What a great gathering Grace Brethren International Missions (GBIM) has been having this week! Missionary businesspeople from all over the world have gathered for a Microenterprise Development Conference, which is being convened by Stuart Hake, the CFO of GBIM.
I’ll reproduce here an article on the conference that has been prepared for the July, 2004 issue of FGBC World. I’ve been attending parts of the conference, and have found the presentations from the fields to be especially challenging. The complexity of doing business in these other cultures is sometimes staggering–but the advantanges are great. The businesses are providing jobs, helping the poor, providing a witness, and much more. I particularly appreciated hearing the emphasis on business AS mission, rather than business FOR mission, or business WITH mission, etc. Here is the article:
Mission Leaders Strategize Microenterprise Development
An innovative “Microenterprise Development Conference” was held in Winona Lake, Indiana, June 1-5. Some 35 missionary businesspersons from all over the world gathered for five days of sharing, challenge, and instruction.
Convened by Stuart Hake, CFO of Grace Brethren International Missions (GBIM), the conference consisted of three parts: instruction on the basics of business in missions, case studies, and small-group projects.
The lead speaker, who challenged participants each morning, was David R. Befus, Ph.D., president of Latin America Mission. Befus, who grew up in the Latin world as a missionary kid, has more than 30 years of promoting economic activity linked with missionary work. He has served with Opportunity International, World Relief, and World Vision as a consultant for economic development. He is the author of Kingdom Business: The Ministry of Promoting Economic Activity, which was used as a text for the conference.
Each afternoon, Grace Brethren business developers, church leaders and missionaries from around the world shared their unique stories of how God was using them in manufacturing, commerce, teaching computer skills, the making of small-business loans, and more. Presenters were from a predominantly Muslim country, Africa, Central Asia, and Argentina.
In the third component, a small-group project activity, participants met in groups of four to define projects, articulate biblical foundations and to do environmental analysis and develop numerical projections and to begin making business plans.
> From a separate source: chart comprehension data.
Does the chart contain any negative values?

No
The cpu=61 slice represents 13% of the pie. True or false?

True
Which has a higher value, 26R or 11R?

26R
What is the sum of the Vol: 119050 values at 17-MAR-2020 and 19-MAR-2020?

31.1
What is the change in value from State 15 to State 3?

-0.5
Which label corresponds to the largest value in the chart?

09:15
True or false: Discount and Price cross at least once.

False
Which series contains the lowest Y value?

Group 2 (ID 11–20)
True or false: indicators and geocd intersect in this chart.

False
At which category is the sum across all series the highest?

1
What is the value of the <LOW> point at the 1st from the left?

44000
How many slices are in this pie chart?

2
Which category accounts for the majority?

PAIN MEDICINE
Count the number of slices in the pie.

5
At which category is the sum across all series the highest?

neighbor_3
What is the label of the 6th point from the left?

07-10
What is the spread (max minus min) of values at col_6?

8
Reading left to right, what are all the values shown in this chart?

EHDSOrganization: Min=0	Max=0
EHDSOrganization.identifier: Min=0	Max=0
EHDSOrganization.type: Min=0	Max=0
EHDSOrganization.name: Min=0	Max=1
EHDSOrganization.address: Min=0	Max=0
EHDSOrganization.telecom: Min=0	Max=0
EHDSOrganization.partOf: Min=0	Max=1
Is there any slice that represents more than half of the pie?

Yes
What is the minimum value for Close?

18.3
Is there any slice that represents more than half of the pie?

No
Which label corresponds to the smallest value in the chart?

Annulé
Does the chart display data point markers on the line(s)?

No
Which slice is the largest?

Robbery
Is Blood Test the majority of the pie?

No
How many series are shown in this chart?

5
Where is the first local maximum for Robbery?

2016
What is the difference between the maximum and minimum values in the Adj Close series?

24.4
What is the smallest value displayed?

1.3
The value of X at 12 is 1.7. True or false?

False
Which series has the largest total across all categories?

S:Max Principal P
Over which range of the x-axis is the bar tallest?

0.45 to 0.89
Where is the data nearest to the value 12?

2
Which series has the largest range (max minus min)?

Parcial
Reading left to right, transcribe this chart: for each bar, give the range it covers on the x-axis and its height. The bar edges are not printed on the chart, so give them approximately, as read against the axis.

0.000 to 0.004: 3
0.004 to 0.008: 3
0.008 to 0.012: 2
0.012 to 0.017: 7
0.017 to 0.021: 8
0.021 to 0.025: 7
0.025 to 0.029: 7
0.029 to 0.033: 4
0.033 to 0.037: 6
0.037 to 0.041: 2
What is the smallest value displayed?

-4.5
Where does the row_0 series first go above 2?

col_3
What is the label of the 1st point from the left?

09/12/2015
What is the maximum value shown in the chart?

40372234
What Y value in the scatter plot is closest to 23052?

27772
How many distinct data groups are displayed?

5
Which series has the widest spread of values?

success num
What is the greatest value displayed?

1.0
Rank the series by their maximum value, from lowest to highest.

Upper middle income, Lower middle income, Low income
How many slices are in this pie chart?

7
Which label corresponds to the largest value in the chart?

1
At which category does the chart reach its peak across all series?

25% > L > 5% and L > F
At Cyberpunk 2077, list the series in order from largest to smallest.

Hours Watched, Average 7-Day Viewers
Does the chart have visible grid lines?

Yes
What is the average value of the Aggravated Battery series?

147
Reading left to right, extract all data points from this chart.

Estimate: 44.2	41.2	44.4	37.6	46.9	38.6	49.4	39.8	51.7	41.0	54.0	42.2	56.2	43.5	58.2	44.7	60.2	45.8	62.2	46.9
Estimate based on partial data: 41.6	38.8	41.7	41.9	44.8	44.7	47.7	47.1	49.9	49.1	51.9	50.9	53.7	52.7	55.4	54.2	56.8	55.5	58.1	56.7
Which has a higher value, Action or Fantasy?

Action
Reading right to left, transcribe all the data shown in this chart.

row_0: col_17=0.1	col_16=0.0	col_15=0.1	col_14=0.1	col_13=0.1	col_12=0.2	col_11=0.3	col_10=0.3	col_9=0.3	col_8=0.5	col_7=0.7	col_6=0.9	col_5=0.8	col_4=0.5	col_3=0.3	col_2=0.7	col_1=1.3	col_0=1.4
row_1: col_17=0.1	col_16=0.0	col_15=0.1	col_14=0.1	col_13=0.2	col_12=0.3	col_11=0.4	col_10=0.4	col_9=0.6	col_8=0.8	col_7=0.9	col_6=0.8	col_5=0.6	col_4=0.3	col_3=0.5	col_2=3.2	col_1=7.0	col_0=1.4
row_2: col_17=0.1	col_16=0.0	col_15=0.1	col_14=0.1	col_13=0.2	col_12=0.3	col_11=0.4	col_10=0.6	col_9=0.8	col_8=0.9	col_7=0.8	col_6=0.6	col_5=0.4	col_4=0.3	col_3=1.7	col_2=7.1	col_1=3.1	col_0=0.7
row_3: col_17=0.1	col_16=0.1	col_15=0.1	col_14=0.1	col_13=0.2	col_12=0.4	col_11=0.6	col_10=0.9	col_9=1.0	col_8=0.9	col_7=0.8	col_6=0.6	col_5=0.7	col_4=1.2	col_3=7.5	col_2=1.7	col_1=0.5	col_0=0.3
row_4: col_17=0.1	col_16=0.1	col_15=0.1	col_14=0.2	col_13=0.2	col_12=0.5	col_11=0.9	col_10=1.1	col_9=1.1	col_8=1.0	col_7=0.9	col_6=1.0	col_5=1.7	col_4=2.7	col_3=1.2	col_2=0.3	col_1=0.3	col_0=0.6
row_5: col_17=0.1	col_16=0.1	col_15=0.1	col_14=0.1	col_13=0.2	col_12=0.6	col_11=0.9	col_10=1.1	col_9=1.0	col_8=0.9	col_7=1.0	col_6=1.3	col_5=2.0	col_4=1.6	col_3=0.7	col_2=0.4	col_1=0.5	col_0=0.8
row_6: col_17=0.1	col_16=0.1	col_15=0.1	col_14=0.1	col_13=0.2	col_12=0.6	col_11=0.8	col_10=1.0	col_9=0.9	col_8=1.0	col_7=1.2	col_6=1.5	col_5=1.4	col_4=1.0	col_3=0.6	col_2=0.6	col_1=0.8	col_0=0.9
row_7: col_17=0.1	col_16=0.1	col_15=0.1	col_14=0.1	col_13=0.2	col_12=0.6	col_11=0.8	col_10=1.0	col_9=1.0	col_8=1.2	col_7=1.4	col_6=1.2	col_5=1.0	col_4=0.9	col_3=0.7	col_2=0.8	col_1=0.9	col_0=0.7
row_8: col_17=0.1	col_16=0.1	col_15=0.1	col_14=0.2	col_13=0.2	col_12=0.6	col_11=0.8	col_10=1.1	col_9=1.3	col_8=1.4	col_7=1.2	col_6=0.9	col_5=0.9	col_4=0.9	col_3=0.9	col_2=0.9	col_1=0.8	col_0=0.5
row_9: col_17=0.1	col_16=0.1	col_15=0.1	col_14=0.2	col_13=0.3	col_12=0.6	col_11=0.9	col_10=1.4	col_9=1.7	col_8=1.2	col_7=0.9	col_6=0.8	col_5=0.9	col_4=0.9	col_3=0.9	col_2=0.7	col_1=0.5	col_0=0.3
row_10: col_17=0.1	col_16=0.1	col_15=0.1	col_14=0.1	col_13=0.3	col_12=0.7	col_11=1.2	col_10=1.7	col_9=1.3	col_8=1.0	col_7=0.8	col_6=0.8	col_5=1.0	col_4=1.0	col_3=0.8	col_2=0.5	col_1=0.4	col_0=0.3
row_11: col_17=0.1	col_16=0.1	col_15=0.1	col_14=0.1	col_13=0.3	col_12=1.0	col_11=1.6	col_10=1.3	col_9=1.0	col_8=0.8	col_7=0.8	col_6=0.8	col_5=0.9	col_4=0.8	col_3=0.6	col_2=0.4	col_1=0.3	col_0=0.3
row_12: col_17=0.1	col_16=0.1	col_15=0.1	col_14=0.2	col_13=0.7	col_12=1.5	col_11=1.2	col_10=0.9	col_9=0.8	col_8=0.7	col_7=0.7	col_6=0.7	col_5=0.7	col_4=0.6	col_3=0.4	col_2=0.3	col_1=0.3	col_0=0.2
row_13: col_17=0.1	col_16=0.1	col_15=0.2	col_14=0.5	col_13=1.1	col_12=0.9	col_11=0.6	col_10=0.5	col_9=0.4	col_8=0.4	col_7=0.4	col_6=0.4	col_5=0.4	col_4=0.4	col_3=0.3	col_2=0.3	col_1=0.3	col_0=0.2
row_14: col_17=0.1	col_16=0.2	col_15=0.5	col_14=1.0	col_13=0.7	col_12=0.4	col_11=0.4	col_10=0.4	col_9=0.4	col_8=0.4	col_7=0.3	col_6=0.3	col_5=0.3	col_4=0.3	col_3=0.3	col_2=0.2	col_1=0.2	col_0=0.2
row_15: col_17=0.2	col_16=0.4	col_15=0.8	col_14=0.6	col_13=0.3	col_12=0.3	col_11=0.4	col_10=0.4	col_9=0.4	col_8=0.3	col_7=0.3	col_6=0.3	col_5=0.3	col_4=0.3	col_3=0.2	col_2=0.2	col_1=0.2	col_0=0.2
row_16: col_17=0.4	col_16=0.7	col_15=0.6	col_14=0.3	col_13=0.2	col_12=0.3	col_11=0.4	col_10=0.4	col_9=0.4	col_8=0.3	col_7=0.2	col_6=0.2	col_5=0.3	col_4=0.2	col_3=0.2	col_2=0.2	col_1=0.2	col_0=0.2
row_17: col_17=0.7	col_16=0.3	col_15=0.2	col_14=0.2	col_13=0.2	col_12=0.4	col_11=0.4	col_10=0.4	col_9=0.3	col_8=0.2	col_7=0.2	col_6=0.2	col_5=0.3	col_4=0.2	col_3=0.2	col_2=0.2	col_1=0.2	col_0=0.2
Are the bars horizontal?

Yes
Public presentations of the projects were made on Saturday, the final day of the conference.
The three goals of the conference were: (1) to develop a Christian theology of poverty including biblical teaching on the poor, poverty, and work as well as causes and misconceptions of poverty; (2) to explore strategies for creating income streams for local churches and Christian workers (assisting national churches and leaders to become financially self sufficient and not dependent); and (3) to understand the power of an authentic witness in a local community through Kingdom businesses (what it means to live as citizens of God’s Kingdom in the 21st century).
Dave Guiles, Executive Director of GBIM, commenting on the four-fifths of the world’s population that lives below the American poverty line, said, “Unemployment and poverty are detrimental to people’s ability to survive.” He further said, “GBIM is taking seriously the need to explore poverty alleviation through micro-enterprise development.”
Reports, and further developmental steps will be reported in GBIM’s publications and on its website at www.gbim.org.